Selasa, 19 Juli 2022
Mik. 6:1-6.6-8;Mat 12:46-50
Pekan Biasa XVI
“Siapakah ibuku? Siapakah saudaraku?” (Mat. 12:46)
Ibu, adalah rahim yang melahirkan. Sedangkan saudara, ikatan karena serahim dan karena darah yang menyatukan.
Yesus tak mengingkari hubungan biologis ini. Tetapi pertanyaan-Nya “siapakah ibuKu? Dan siapakah saudara?”, hanya mau memperlihatkan dasar relasi baru dalam keluarga besar Allah. Jadi saudara, bukan karena rahim dan darah saja, melainkan karena iman dan setia melakukan kehendak Allah.
Kita jadi keluarga dalam Tuhan, dekat satu sama lain karena rahim baru yang melahirkan kita semua sebagai saudara yakni pembabtisan. Babtisan merupakan meterai baru, yang menyatukan kita dari berbagai suku, budaya, dan ras yang berbeda, dengan Tuhan yang satu dan sama. Hanya dengan melihat seorang saudara membuat tanda salib, meksi tak kenal, kita sudah merasa dekat dan bersahabat.
Dalam Nama Yesus, kita semua menjadi saudara sama visi atau pandangan juga prinsip, yakni melakukan kehendak Allah, dengan saling mengasihi, saling menerima dan mendukung, sepenanggungan, saling memaafkan, tanpa saling membeda-bedakan. Kita semua disatukan dalam wadah kasih dalam keterbatasan untuk saling menyempurnakan.
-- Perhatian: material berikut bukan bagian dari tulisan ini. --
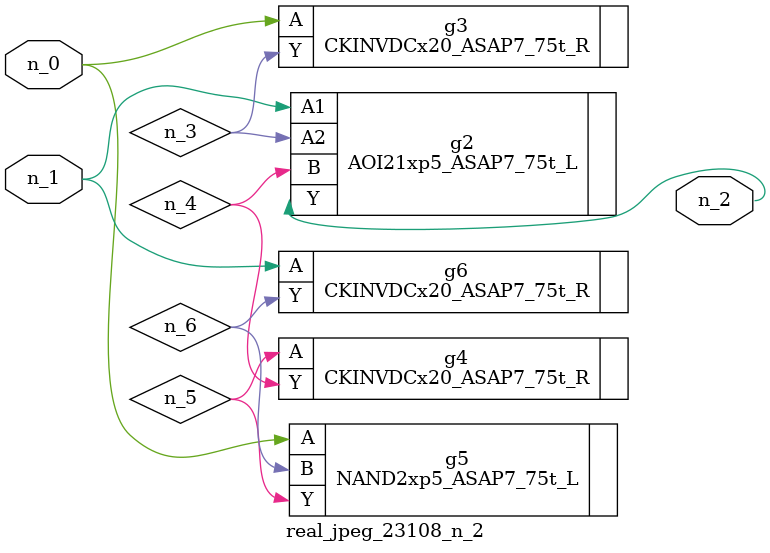
<source format=v>
module real_jpeg_23108_n_2 (n_1, n_0, n_2);

input n_1;
input n_0;

output n_2;

wire n_5;
wire n_4;
wire n_6;
wire n_3;

CKINVDCx20_ASAP7_75t_R g3 ( 
.A(n_0),
.Y(n_3)
);

NAND2xp5_ASAP7_75t_L g5 ( 
.A(n_0),
.B(n_6),
.Y(n_5)
);

AOI21xp5_ASAP7_75t_L g2 ( 
.A1(n_1),
.A2(n_3),
.B(n_4),
.Y(n_2)
);

CKINVDCx20_ASAP7_75t_R g6 ( 
.A(n_1),
.Y(n_6)
);

CKINVDCx20_ASAP7_75t_R g4 ( 
.A(n_5),
.Y(n_4)
);


endmodule
</source>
Kita sadari, dalam menata hubungan persaudaraan ini, tidak selamanya teduh tanpa riak-riak kecil. Sering terjadi selisih paham, mandek komunikasi karena beda prinsip, saling mencurigai bahkan saling menjatuhkan. Di sana kasih persaudaraan kita terus diuji agar jadi murni dan tulus, tanpa perhitungan apapun.
Banyak ganjalan, tetapi kita tetaplah saudara dalam Tuhan, karena iman dan saling mengasihi satu sama lain. Tak boleh ada yang dapat memisahkan kita. Justru semakin ditantang dan diuji, semakin solid ikatan persaudaraan kita dalam Tuhan.